> [Requirement]:
Would you write out the lines from the one containing "I need the box that holds the window" to the end of the records below, exactly and in full, please?

-- Data in this exercise follows --

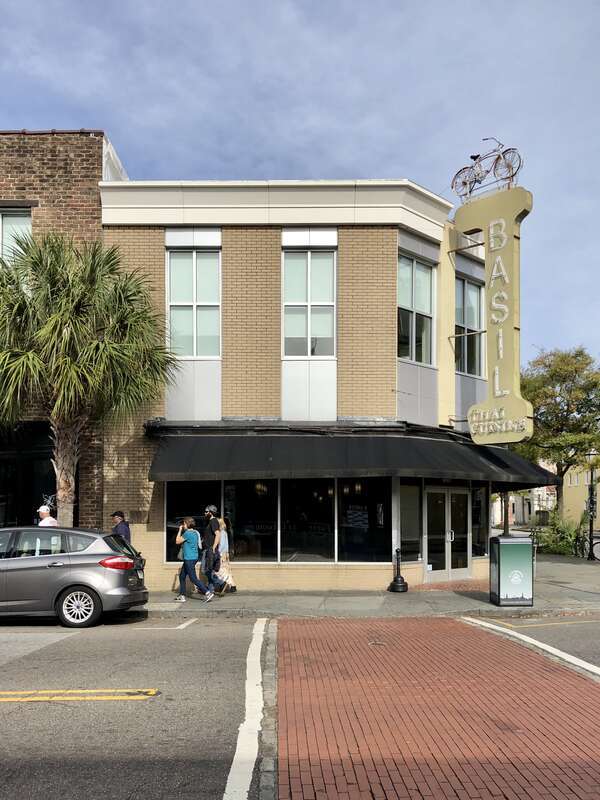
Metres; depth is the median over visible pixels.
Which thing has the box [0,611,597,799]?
road
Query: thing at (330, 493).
storefront window
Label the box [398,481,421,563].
window
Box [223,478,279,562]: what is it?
storefront window
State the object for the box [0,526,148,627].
silver car
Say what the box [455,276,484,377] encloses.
window
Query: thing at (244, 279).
brick building
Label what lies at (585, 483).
yellow building
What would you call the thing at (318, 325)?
window
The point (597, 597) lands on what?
pavement
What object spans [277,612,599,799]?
pavement
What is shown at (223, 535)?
woman
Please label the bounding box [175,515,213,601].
woman
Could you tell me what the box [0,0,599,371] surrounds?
sky
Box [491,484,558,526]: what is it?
distant building
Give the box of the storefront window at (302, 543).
[278,478,336,562]
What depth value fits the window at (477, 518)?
16.25 m
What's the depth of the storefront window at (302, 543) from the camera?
13.82 m
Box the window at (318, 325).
[282,246,336,355]
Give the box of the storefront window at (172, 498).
[165,480,222,561]
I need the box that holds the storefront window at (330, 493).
[163,478,388,563]
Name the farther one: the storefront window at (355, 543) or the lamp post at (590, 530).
the lamp post at (590, 530)
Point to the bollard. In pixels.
(396, 580)
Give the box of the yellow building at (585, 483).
[563,463,599,528]
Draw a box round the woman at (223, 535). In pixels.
[215,516,236,592]
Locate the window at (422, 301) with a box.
[396,252,434,365]
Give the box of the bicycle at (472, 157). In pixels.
[451,138,523,201]
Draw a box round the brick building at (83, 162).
[0,128,135,529]
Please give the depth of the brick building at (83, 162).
14.03 m
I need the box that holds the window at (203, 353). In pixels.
[167,246,220,355]
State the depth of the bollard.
13.39 m
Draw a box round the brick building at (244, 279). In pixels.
[99,178,513,591]
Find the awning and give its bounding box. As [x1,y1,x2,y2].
[145,425,555,487]
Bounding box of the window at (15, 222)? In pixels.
[0,207,32,262]
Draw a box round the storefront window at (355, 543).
[338,478,391,563]
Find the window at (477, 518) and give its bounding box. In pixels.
[470,483,488,554]
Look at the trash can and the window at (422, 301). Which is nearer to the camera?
the trash can
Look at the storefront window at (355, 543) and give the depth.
13.81 m
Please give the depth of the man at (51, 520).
12.17 m
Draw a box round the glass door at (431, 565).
[424,486,470,581]
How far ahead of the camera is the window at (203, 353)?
14.26 m
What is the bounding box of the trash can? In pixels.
[489,534,533,606]
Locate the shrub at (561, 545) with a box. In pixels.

-- Data in this exercise concluded --

> [Written answer]:
I need the box that holds the window at (203, 353). In pixels.
[167,246,220,355]
State the depth of the bollard.
13.39 m
Draw a box round the brick building at (244, 279). In pixels.
[99,178,513,591]
Find the awning and give its bounding box. As [x1,y1,x2,y2].
[145,425,555,487]
Bounding box of the window at (15, 222)? In pixels.
[0,207,32,262]
Draw a box round the storefront window at (355, 543).
[338,478,391,563]
Find the window at (477, 518) and give its bounding box. In pixels.
[470,483,488,554]
Look at the trash can and the window at (422, 301). Which is nearer to the camera?
the trash can
Look at the storefront window at (355, 543) and give the depth.
13.81 m
Please give the depth of the man at (51, 520).
12.17 m
Draw a box round the glass door at (431, 565).
[424,486,470,581]
How far ahead of the camera is the window at (203, 353)?
14.26 m
What is the bounding box of the trash can? In pixels.
[489,534,533,606]
Locate the shrub at (561, 545) with a box. In pixels.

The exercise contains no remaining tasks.